"A child's learning is the function more of the characteristics of his classmates than those of the teacher." James Coleman, 1972
Saturday, February 10, 2018
Philadelphia’s Mayor’s Office of Education Responds to Demands For Transparency
from Wrench in the Gears
February 10, 2018
Last Monday, parents, teachers, and community members took to the streets outside the marble halls of Girard College to protest a closed-door event where representatives of the Mayor’s Office of Education, the Philadelphia Education Fund, and the Read by Fourth Campaign met with Chamber of Commerce affiliates about the future of business in Philadelphia’s schools. We handed out a sheet with five demands to the attendees on their way into the event and requested the Mayor’s Office of Education respond by February 9, 2018.
I share below the response we received with annotated comments. While I appreciate Mr. Hackney’s efforts to address the demands, I am left with a lack of clarity about the role private interests, corporations and non-profits, will play in shaping education policy going forward.

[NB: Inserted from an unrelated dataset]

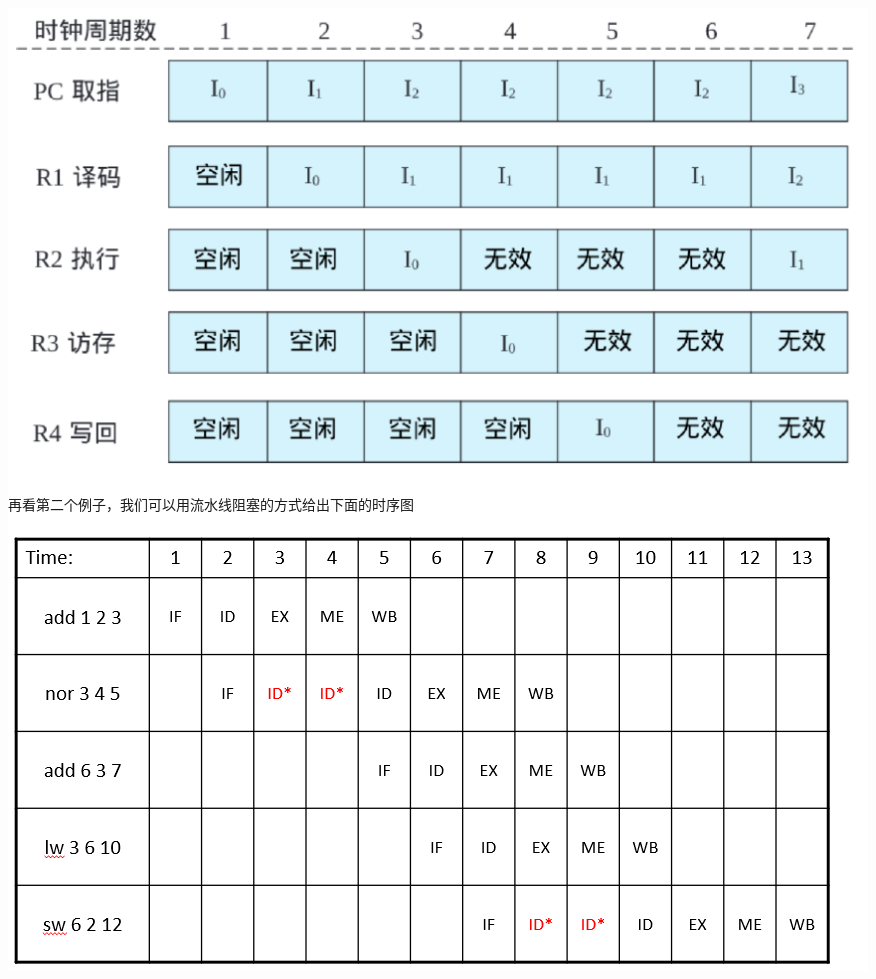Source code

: ![image-20230203115008912](计算机体系结构笔记4【流水线和冒险】.assets/image-20230203115008912.png)

再看第二个例子，我们可以用流水线阻塞的方式给出下面的时序图

![image-20230203120602211](计算机体系结构笔记4【流水线和冒险】.assets/image-20230203120602211.png)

We specifically asked the mayor to take a public stance against adaptive learning management systems for literacy and the use of Pay for Success or Social Impact Bonds to fund early childhood or K12 education and workforce development. The letter below endorses the former and says nothing about the latter, which is a serious concern. It supports the use of software in literacy but there is no mention of reduced class sizes, restoration of libraries with librarians, or reading specialists.
The letter also indicates an acceptance of closed door meetings whereby “feedback from a diverse set of stakeholders” is obtained. What stakeholders would need to meet with the mayor and his representatives in small groups outside the public eye? As we move to “local control,” that is a very important question. Will we have a version of “local control” that preferences “Big L” interests like Comcast over “little l” interests like regular parents and teachers? Who gets a seat at the table? Will community engagement drive policy development or remain an easily-dismissed charade as it was under the School Reform Commission?